Pero no todo va a ser caro en Londres. La ropa, los Iphones, libros de texto, discos de música y otros productos tienen unos precios asequibles. La combinación de los mismos es otra cosa. Charlando con mi profesor de inglés, un galés amante del rock and roll y de los tatuajes, me explica el significado de “Chav”, un término algo despectivo dirigido a las personas que sólo usan prendas deportivas, “aunque la mayoría no ha hecho deporte en su vida”, sentencia el profesor.

 

Así llegamos a los mercados, culpables del dinamismo, la vitalidad y la magia de esta ciudad. En Londres  hay más de 344, según la guía de National Geographic, de todos los tamaños y clases:  de alimentación, ropa, antigüedades y artesanía, mercadillos, especializados, etc. Tres de ellos destacaban por encima del resto: Convent Garden, Portobello Road  y Camden.

 

Establecido en 1970, el renovado Convent Garden demuestra todo su encanto rodeado de los edificios restaurados del mercado, restaurantes, tiendas elegantes y los artistas ambulantes de la plaza. Pequeño pero cautivador. Por su parte, Portobello Road, situado en Nothing Hill, demuestra  los sábados una perfecta mezcla de productos. Famoso por sus antigüedades, los objetos de coleccionistas, las buenas tiendas de alimentación y el carnaval caribeño, este mercado es uno de los más grandes de Gran Bretaña. La famosa librería en la que se inspiró el director de la película Nothing Hill, protagonizada por Julia Roberts y Hugh Grant, es otra de las atracciones turísticas de este barrio.

 

Portobello Road

Y por último destaca Camden, al que podríamos equiparar con la comida India: llena de colorido, especias y sabores.
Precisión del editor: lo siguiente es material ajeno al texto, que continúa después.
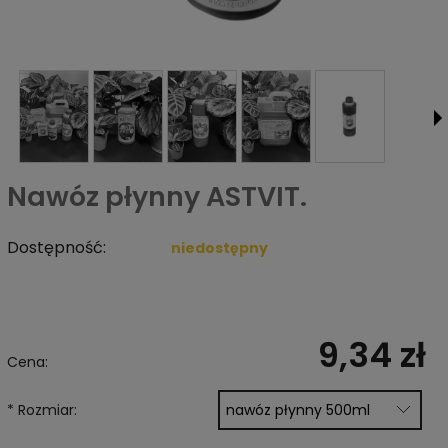
Nawóz płynny ASTVIT.
Dostępność:
niedostępny
9,34 zł
Cena:
*
Rozmiar: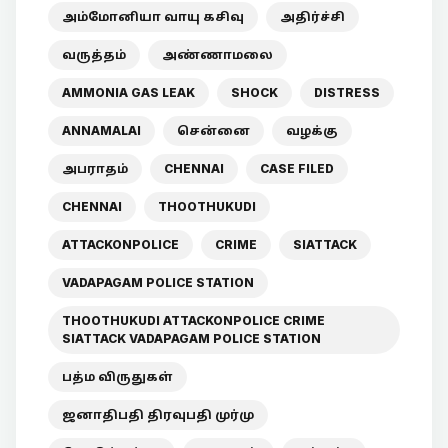
அம்மோனியா வாயு கசிவு
அதிர்ச்சி
வருத்தம்
அண்ணாமலை
AMMONIA GAS LEAK
SHOCK
DISTRESS
ANNAMALAI
சென்னை
வழக்கு
அபராதம்
CHENNAI
CASE FILED
CHENNAI
THOOTHUKUDI
ATTACKONPOLICE
CRIME
SIATTACK
VADAPAGAM POLICE STATION
THOOTHUKUDI ATTACKONPOLICE CRIME
SIATTACK VADAPAGAM POLICE STATION
பத்ம விருதுகள்
ஜனாதிபதி திரவுபதி முர்மு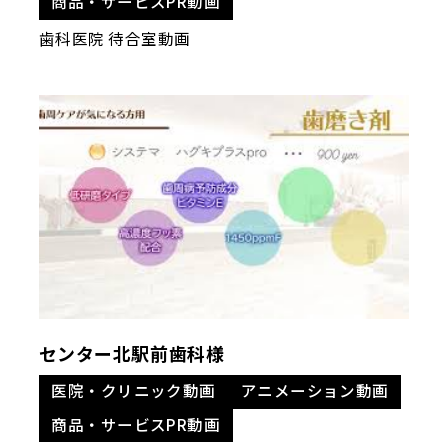
商品・サービスPR動画
歯科医院 待合室動画
センター北駅前歯科様
医院・クリニック動画
アニメーション動画
商品・サービスPR動画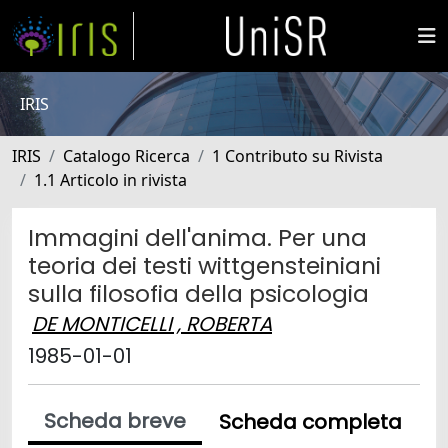
IRIS
IRIS
Catalogo Ricerca
1 Contributo su Rivista
1.1 Articolo in rivista
Immagini dell'anima. Per una
teoria dei testi wittgensteiniani
sulla filosofia della psicologia
DE MONTICELLI , ROBERTA
1985-01-01
Scheda breve
Scheda completa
Es difícil quedarse con una fotografía de este barrio – mercado tan alternativo que comparte protagonismo con la Pequeña Venecia. Camden es el paraíso de la moda siniestra, hippie, gótica, punk y rock alternativo, de los amantes de la gastronomía (de todos los países), de los piercings y tatuajes…en definitiva, tiene tanta variedad que no deja indiferente a nadie.

 

Si en este mercado se pueden encontrar los productos más originales y baratos de Londres, Harrods representa el lado opuesto. Hablamos de los almacenes más famosos del mundo que cuentan con 300 departamentos distribuidos en 7 pisos y 4000 empleados dispuestos a atender cada día a más de 35000 clientes. Cabe recordar que Harrods llegó a pertenecer a Al Fayed, padre del último amor de la eterna Diana de Gales.

 

Almacenes Harrods
Diana de Gales y Doni Al Fayed, en los almacenes Harrods

Describir una ciudad en un artículo o reportaje es toda una hazaña y más si hablamos de Londres y con él de Shakespeare, del British Museum, de Piccadilly Circus, del Buckingham Palace o de Trafalgar Square.

 

Este escrito es el resultado de las sensaciones e inquietudes de una persona de 23 años, ambiciosa y optimista, que aspira a aprender y sobrevivir en la capital de Inglaterra; una metrópoli mágica que tiene de todo. Solo hace falta encontrarlo.